Application of International and European Law in Southeast Europe
© Springer-Verlag Berlin Heidelberg 2015
Siniša Rodin and Tamara Perišin (eds.)Judicial Application of International Law in Southeast Europe10.1007/978-3-662-46384-0_14Judicial Application of International and European Law in Southeast Europe
(1)
Professor of EU External Relations Law and Governance, University of Amsterdam, 1012 WX Amsterdam, The Netherlands
(2)
Head of EU Foreign Policy, Centre for European Policy Studies, Brussels, Belgium
1 United in Diversity
History does not move in a straight line. And yet, while there are obvious differences in their political, economic and social constructs, the countries of Southeast Europe (SEE)1 share—by and large—a common trajectory: one of transformation from authoritarian communist rule and centrally planned economies to liberal democracy and capitalism. With the exception of Albania, all countries of the Western Balkans were part of a single jurisdiction until the violent implosion of the Socialist Federal Republic of Yugoslavia. For almost half a century, they shared the same body of law, judicial system and legal culture. The new structures that have taken shape following the collapse of communism in the region in the early 1990s are largely the same. And like the countries of Central and Eastern Europe before them, the transformation of the countries of Southeast Europe has been driven by a desire to join the European Union. Whereas legal transition has so far been fairly swift on paper, the process remains incomplete in most parts of the region when measured against the standards applied by the European Commission.

## AVAILABLE DATA
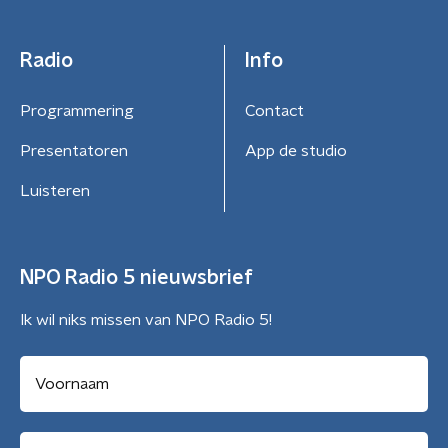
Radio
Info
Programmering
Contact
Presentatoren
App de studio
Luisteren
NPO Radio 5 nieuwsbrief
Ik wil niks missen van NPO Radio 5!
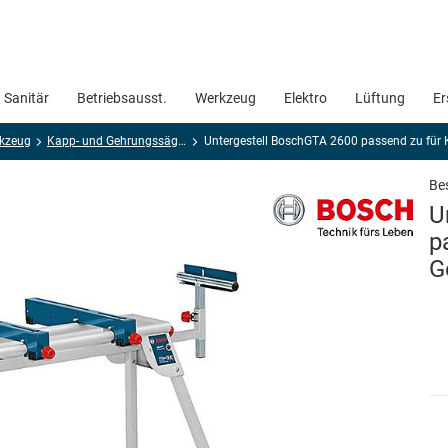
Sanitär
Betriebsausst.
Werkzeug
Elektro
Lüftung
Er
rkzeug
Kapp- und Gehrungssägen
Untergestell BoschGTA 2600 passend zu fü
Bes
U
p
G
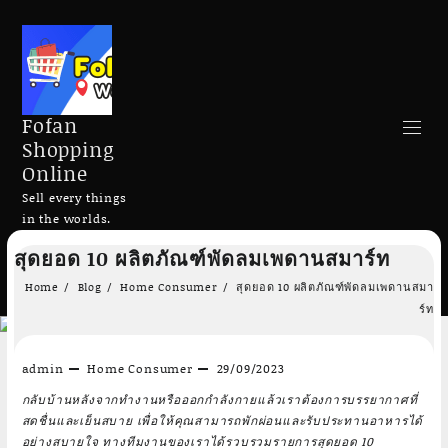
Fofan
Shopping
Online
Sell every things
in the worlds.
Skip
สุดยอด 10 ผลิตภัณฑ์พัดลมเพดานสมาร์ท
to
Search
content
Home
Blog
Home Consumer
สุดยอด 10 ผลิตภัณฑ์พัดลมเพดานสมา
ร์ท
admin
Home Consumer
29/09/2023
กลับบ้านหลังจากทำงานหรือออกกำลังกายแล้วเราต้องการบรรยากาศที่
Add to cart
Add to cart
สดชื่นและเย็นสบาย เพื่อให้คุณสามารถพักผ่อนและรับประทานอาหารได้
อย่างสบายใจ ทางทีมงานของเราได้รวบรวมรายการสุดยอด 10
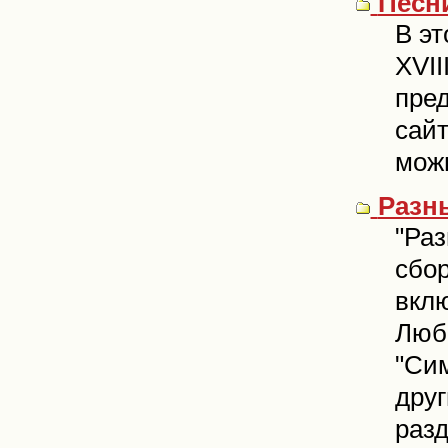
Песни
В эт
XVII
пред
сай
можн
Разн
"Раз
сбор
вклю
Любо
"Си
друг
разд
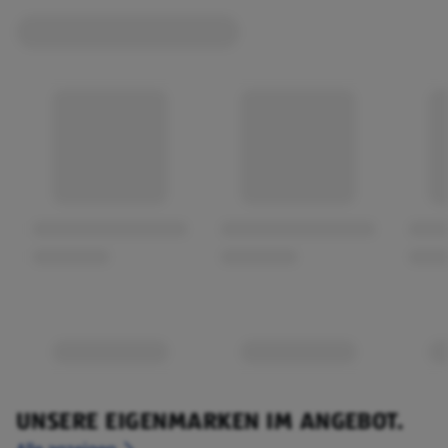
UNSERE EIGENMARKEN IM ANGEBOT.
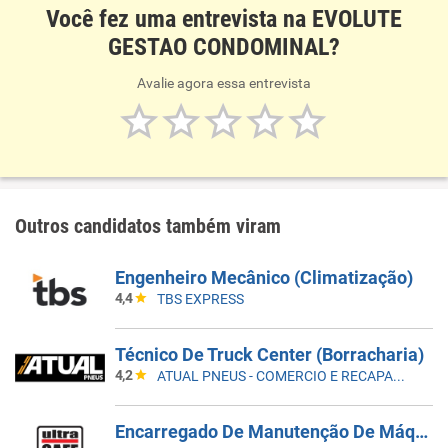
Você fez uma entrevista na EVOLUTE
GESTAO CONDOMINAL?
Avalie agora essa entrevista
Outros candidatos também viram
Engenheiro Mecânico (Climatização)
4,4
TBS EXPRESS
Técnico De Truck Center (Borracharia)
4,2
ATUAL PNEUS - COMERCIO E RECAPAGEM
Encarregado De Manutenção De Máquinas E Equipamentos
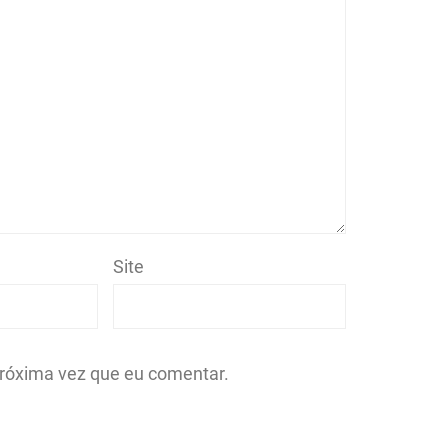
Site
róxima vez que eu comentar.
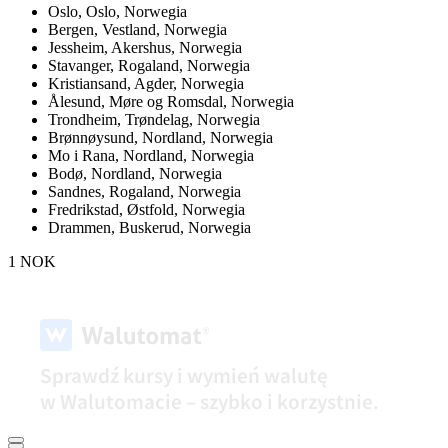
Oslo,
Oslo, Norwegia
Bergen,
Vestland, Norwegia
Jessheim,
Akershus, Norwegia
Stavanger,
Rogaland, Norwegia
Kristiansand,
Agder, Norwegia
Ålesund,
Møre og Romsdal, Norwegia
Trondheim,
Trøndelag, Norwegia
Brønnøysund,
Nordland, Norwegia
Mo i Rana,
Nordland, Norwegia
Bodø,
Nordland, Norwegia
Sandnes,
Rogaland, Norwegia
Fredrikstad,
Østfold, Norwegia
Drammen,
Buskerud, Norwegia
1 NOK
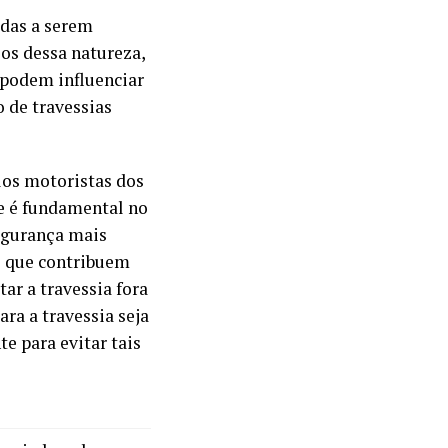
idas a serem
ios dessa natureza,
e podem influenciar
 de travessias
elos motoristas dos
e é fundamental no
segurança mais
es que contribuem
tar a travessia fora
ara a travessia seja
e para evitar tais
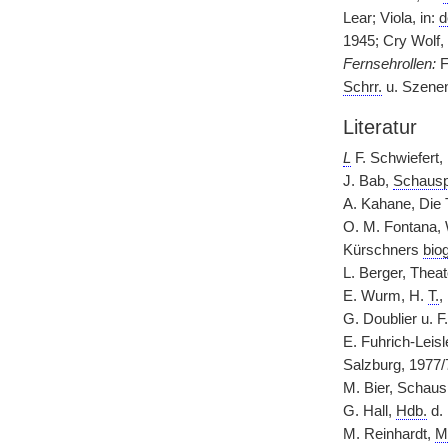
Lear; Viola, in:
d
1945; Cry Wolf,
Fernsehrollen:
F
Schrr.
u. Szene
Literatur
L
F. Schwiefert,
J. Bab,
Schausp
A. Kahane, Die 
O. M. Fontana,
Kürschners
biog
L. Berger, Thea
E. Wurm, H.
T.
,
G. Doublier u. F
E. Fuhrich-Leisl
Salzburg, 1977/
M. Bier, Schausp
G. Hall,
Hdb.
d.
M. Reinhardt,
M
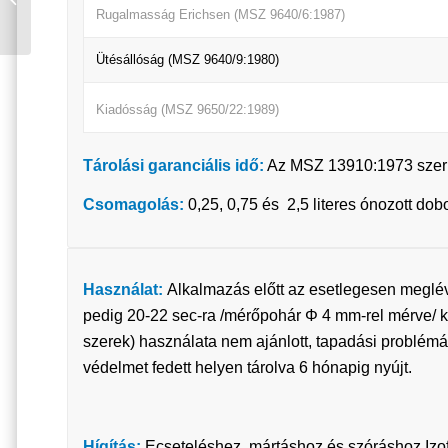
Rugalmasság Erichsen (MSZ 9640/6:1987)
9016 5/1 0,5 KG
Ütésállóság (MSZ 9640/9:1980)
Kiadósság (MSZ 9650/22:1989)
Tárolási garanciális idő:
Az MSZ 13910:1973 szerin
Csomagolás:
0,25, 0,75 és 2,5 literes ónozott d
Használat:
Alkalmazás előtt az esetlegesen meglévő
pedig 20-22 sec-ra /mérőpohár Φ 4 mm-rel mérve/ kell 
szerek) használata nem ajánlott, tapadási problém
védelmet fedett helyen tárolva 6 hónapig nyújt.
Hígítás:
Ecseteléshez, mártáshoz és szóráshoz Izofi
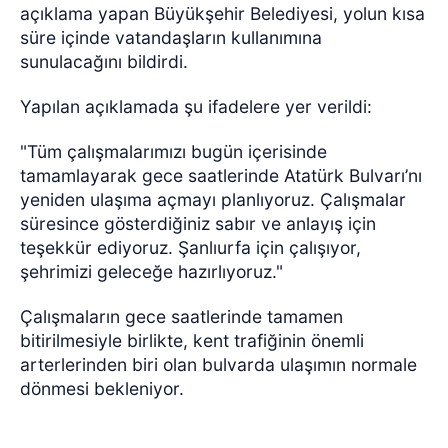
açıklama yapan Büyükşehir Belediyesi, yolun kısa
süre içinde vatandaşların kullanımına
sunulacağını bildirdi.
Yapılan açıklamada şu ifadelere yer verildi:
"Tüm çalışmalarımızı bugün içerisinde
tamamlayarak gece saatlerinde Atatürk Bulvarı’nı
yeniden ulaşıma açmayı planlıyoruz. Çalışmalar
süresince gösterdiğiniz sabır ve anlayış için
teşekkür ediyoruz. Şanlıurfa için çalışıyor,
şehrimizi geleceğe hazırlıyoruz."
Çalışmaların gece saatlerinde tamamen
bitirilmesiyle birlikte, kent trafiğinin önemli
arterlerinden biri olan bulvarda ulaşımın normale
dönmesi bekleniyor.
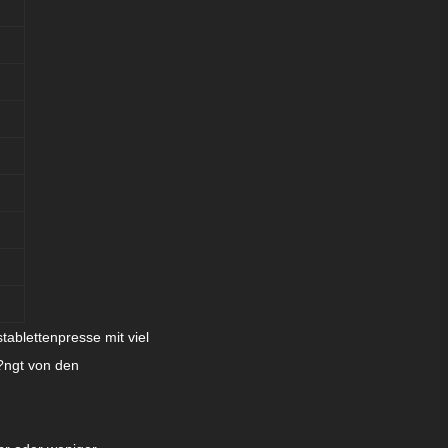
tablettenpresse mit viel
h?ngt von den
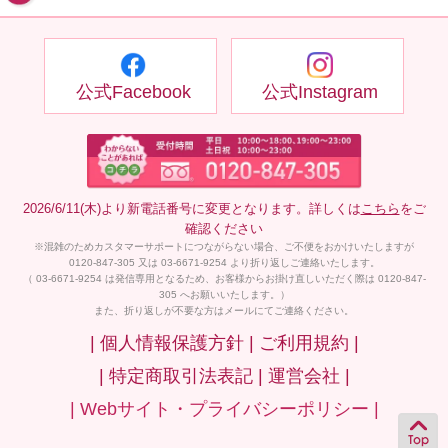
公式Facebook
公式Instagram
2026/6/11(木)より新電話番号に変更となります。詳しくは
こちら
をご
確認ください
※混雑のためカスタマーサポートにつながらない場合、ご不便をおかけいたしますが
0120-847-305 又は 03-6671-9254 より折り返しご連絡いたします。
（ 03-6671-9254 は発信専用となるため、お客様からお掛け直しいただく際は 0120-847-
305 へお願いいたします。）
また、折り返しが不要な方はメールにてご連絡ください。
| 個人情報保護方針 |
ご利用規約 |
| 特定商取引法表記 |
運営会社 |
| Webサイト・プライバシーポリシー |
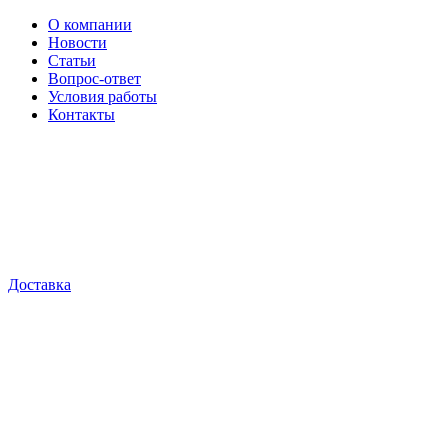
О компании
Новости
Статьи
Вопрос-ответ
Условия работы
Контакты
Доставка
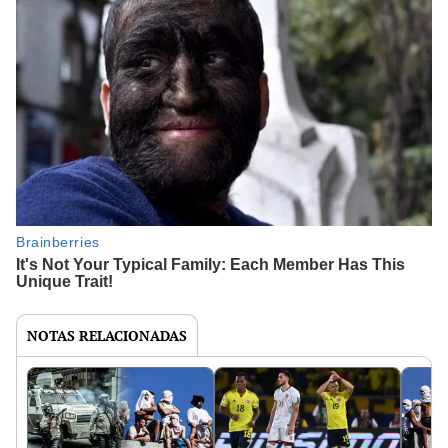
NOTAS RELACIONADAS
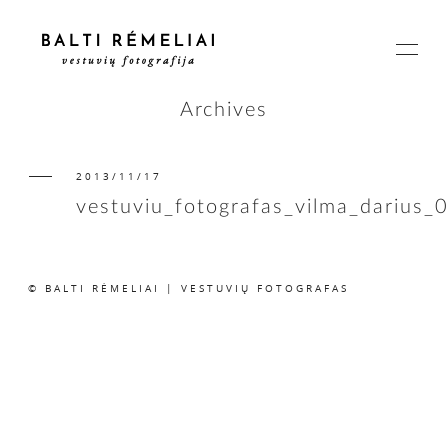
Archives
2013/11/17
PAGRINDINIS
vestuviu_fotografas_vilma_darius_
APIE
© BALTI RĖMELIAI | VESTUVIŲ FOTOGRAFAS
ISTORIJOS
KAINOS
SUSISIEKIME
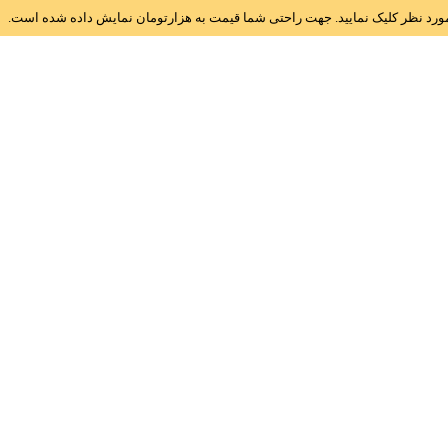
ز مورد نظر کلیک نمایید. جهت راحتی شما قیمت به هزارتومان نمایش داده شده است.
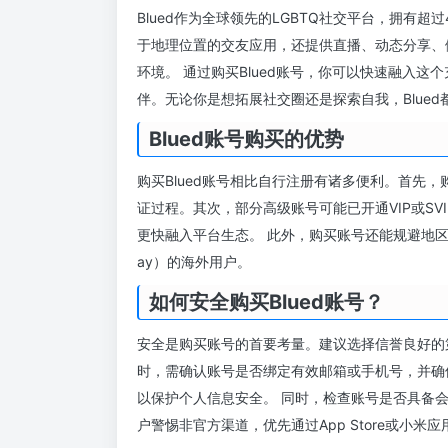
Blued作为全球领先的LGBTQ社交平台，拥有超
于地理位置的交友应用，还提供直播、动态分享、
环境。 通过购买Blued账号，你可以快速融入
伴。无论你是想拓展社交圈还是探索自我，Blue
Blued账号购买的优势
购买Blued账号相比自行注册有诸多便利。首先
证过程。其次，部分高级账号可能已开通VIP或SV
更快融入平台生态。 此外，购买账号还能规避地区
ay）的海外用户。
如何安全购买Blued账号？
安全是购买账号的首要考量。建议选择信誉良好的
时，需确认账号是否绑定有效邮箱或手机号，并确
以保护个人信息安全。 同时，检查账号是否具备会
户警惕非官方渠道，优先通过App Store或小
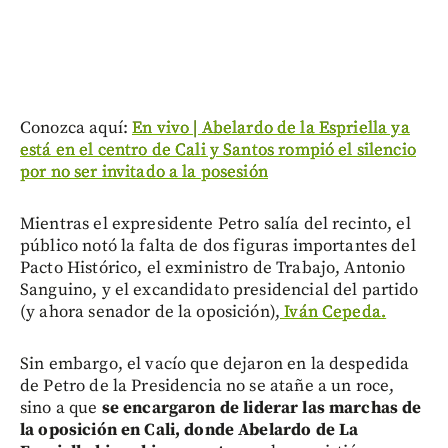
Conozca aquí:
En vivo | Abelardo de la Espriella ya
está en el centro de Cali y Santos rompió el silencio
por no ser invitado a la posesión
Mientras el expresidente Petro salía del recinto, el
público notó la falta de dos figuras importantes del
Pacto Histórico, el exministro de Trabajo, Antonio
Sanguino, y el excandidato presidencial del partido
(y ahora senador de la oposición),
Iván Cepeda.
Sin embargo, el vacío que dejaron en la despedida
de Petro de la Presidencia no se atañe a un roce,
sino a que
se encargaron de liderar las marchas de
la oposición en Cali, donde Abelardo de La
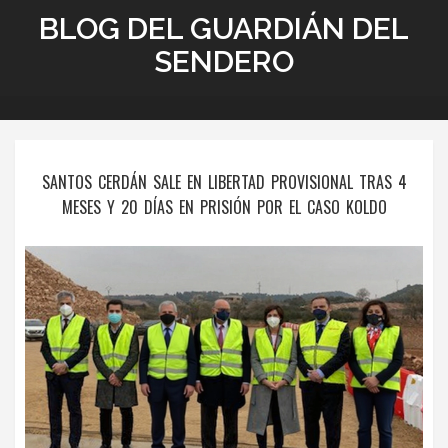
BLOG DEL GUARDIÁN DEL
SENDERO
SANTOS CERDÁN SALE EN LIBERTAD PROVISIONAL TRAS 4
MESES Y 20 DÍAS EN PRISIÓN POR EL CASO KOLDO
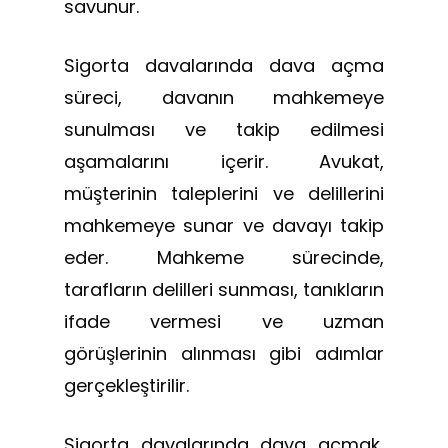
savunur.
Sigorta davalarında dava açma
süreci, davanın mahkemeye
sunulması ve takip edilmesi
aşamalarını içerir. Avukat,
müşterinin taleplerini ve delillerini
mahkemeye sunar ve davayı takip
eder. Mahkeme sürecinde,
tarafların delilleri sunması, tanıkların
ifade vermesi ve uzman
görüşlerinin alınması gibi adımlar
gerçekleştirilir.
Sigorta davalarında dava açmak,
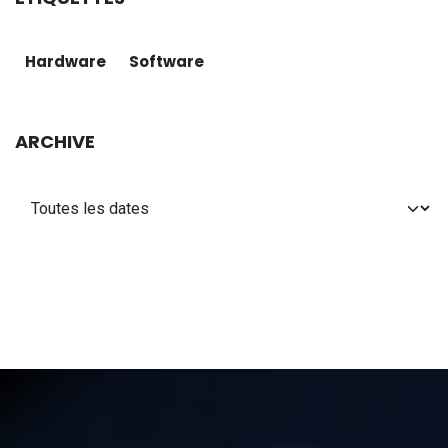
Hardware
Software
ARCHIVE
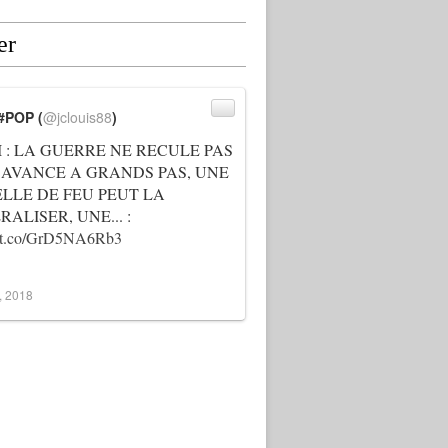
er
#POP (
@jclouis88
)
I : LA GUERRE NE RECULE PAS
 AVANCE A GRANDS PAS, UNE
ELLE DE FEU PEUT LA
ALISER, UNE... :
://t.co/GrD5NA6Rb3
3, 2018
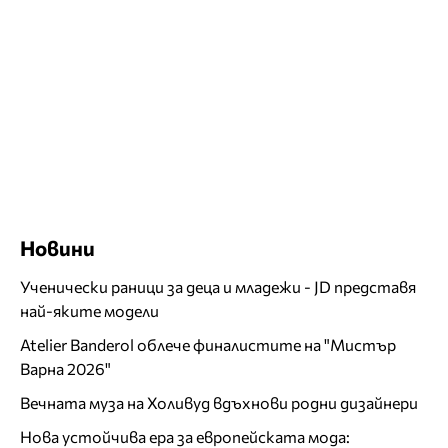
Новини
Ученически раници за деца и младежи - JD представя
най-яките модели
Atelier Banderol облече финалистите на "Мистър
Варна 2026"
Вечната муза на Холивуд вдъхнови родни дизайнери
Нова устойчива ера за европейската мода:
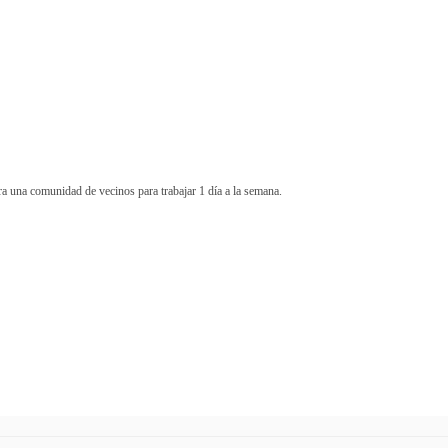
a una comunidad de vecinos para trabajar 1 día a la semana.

## INSTRUCTION 1
Reproduce the lines of the records above, from the line containing "UNSERE EIGENMARKEN IM ANGEBOT." through the line containing "h?ngt von den", inclusive, leaving out the pictures.
## INSTRUCTION 2
Carry on the passage on the legal transformation of Southeast Europe from the point where it stops.

## WRITTEN ANSWER 1
UNSERE EIGENMARKEN IM ANGEBOT.
Você fez uma entrevista na EVOLUTE
GESTAO CONDOMINAL?
Avalie agora essa entrevista
Outros candidatos também viram
Engenheiro Mecânico (Climatização)
4,4
TBS EXPRESS
Técnico De Truck Center (Borracharia)
4,2
ATUAL PNEUS - COMERCIO E RECAPAGEM
Encarregado De Manutenção De Máquinas E Equipamentos
Site
róxima vez que eu comentar.
Oslo,
Oslo, Norwegia
Bergen,
Vestland, Norwegia
Jessheim,
Akershus, Norwegia
Stavanger,
Rogaland, Norwegia
Kristiansand,
Agder, Norwegia
Ålesund,
Møre og Romsdal, Norwegia
Trondheim,
Trøndelag, Norwegia
Brønnøysund,
Nordland, Norwegia
Mo i Rana,
Nordland, Norwegia
Bodø,
Nordland, Norwegia
Sandnes,
Rogaland, Norwegia
Fredrikstad,
Østfold, Norwegia
Drammen,
Buskerud, Norwegia
1 NOK
idas a serem
ios dessa natureza,
e podem influenciar
 de travessias
elos motoristas dos
e é fundamental no
segurança mais
es que contribuem
tar a travessia fora
ara a travessia seja
e para evitar tais
Lear; Viola, in:
d
1945; Cry Wolf,
Fernsehrollen:
F
Schrr.
u. Szene
Literatur
L
F. Schwiefert,
J. Bab,
Schausp
A. Kahane, Die 
O. M. Fontana,
Kürschners
biog
L. Berger, Thea
E. Wurm, H.
T.
,
G. Doublier u. F
E. Fuhrich-Leisl
Salzburg, 1977/
M. Bier, Schausp
G. Hall,
Hdb.
d.
M. Reinhardt,
M
Rugalmasság Erichsen (MSZ 9640/6:1987)
9016 5/1 0,5 KG
Ütésállóság (MSZ 9640/9:1980)
Kiadósság (MSZ 9650/22:1989)
Tárolási garanciális idő:
Az MSZ 13910:1973 szerin
Csomagolás:
0,25, 0,75 és 2,5 literes ónozott d
Használat:
Alkalmazás előtt az esetlegesen meglévő
pedig 20-22 sec-ra /mérőpohár Φ 4 mm-rel mérve/ kell 
szerek) használata nem ajánlott, tapadási problém
védelmet fedett helyen tárolva 6 hónapig nyújt.
Hígítás:
Ecseteléshez, mártáshoz és szóráshoz Izofi
açıklama yapan Büyükşehir Belediyesi, yolun kısa
süre içinde vatandaşların kullanımına
sunulacağını bildirdi.
Yapılan açıklamada şu ifadelere yer verildi:
"Tüm çalışmalarımızı bugün içerisinde
tamamlayarak gece saatlerinde Atatürk Bulvarı’nı
yeniden ulaşıma açmayı planlıyoruz. Çalışmalar
süresince gösterdiğiniz sabır ve anlayış için
teşekkür ediyoruz. Şanlıurfa için çalışıyor,
şehrimizi geleceğe hazırlıyoruz."
Çalışmaların gece saatlerinde tamamen
bitirilmesiyle birlikte, kent trafiğinin önemli
arterlerinden biri olan bulvarda ulaşımın normale
dönmesi bekleniyor.
tablettenpresse mit viel
h?ngt von den

## WRITTEN ANSWER 2
Indeed, differences do exist, for instance in the speed of transformation. This is partly due to the diverging impact of the wars in the first half and at the end of the 1990s. In part, regional differences are also due to varying levels of political will to look beyond electoral cycles, break vested interests, curb corrupt trends during transition, and implement tough reforms for ulterior gain. Even if some results appear shaky, Slovenia and Croatia have realised the dream shared by all. They acceded to the EU in 2004 and 2013, respectively. All of the other countries of the region are locked into the Stabilisation and Association Process (SAP), the pre-accession process for the countries of the Western Balkans. They are parties to the Central European Free Trade Agreement (CEFTA) which, as a precursor to joining the Union’s internal market, liberalises trade between them. And they have all concluded Stabilisation and Association Agreements (SAAs) with the EU,2 even if the one with Bosnia and Herzegovina has entered into force only partially pending full ratification,3 and the one with Kosovo has only been initialled.4
2 Constitutional Status of International Law
All SEE countries covered by the research in this volume have a monist approach to the relationship between national and international law. The Constitutions of Albania (Art. 122), Croatia (Art. 141), Kosovo (Art. 19), Macedonia (Art. 118), Montenegro (Art. 9), Serbia (Arts. 16 & 194) and Slovenia (Art. 8) state that international agreements which have been properly ratified and published in the official journal are an integral part of the country’s legal order and enjoy primacy over national laws.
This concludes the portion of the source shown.